Weaving from side to side like a drunk one shot short of oblivion, Nick forced his body into motion, nearly passing out several times in the process. Although he desperately wanted to lie down, before he left the room, he cut the belts free from the corpses and then pushed the bodies into the river.

He couldn’t risk attracting the attention of any scavengers living in the area, especially when he was so weak. He was certain that the bodies would have drawn beasts like a magnet, eager to feast on fresh flesh. He left everything else where it lay. He would come back and loot the room after he had recovered from his ordeal.

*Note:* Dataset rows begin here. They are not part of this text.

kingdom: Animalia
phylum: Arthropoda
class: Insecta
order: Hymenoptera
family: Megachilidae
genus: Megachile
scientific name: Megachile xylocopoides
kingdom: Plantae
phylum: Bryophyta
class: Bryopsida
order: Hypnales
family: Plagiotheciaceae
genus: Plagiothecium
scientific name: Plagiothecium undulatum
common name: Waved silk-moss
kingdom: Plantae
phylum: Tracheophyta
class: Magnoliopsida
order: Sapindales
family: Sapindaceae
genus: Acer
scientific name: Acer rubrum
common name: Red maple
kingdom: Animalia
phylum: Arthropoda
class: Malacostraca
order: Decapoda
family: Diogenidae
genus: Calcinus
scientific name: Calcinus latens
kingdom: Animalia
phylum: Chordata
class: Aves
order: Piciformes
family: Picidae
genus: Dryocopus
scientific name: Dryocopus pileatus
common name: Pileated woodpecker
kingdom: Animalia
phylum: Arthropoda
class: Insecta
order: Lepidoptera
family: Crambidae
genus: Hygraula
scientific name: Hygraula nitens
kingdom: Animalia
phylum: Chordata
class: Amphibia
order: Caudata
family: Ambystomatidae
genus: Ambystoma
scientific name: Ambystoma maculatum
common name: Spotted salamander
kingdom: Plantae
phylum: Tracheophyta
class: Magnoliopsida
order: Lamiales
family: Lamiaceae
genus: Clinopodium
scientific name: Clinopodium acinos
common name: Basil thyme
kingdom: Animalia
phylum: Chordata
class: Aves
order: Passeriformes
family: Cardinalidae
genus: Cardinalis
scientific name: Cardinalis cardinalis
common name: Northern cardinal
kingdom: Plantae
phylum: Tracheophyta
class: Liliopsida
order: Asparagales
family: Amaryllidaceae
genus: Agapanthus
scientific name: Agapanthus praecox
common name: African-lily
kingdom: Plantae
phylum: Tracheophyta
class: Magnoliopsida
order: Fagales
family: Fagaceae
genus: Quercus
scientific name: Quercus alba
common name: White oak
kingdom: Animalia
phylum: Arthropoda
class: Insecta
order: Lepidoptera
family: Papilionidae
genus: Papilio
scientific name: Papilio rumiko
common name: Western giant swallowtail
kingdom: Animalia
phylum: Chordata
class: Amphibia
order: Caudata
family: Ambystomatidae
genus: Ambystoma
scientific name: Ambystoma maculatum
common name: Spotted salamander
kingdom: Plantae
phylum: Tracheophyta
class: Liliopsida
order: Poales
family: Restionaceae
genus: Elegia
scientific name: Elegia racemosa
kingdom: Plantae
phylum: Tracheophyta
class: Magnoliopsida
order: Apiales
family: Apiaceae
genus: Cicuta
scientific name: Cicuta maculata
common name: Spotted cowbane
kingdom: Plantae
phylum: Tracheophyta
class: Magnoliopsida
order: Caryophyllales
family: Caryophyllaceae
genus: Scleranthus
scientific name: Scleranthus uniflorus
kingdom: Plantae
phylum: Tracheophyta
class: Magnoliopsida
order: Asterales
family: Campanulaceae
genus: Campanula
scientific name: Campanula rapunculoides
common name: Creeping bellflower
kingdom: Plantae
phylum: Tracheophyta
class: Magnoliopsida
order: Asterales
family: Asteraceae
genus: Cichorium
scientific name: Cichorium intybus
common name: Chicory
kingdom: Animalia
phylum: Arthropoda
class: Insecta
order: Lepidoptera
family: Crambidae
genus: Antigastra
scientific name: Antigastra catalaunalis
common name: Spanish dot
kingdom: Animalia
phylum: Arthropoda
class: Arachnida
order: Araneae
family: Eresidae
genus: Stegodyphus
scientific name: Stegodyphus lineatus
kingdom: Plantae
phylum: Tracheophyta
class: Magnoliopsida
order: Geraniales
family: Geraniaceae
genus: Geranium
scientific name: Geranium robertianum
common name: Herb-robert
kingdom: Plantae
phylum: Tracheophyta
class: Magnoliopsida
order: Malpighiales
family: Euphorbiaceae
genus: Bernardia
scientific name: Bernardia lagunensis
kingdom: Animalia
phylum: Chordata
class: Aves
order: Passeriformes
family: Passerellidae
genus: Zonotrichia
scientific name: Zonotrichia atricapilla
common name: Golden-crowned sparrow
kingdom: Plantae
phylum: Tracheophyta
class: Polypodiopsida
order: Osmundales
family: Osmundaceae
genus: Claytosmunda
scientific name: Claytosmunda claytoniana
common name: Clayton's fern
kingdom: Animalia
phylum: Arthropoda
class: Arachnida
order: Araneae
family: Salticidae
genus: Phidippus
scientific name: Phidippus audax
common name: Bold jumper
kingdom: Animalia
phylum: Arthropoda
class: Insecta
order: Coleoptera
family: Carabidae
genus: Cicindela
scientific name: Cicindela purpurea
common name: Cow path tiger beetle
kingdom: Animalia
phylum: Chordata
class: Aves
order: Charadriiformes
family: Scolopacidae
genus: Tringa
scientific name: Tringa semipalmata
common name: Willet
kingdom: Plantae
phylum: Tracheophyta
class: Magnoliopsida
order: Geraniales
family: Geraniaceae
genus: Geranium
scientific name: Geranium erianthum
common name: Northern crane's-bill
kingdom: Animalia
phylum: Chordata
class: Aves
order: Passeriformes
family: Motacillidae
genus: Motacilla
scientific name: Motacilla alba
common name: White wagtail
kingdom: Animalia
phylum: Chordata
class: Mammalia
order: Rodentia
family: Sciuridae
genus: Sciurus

Although Nick would not become aware of this fact until it was far too late, his actions had shifted the dynamics of the dungeon. As the parasites that had been animating the ratmen’s bodies fell into the river and drowned, the energy they had been harvesting flowed out. Adding their power to the ancient, parasitic egg waiting in the heart of the dungeon, they brought it to the precipice of hatching after decades of stasis.

By the time he finished lurching his way down the tunnel and stepped into the empty chamber, he had grown dizzy enough that he could no longer think. With a groan, he collapsed into a corner where he could watch both entrances, ready to rest for a few hours.

He used his final drop of willpower to finish the water in his canteen to help restore his missing fluids. He would have to wait until he came out of shock and recovered from his injuries before deciding what to do next.

Nick would never have believed that he could fall asleep in the middle of a dungeon. A foul maze filled with hostile, alien beings, heavy with the putrid stench of rot. But he had underestimated how much energy he had burned over the last two days.

Less than ten minutes later, he was fast asleep. Not long after, his dreams shifted, transforming into true nightmares.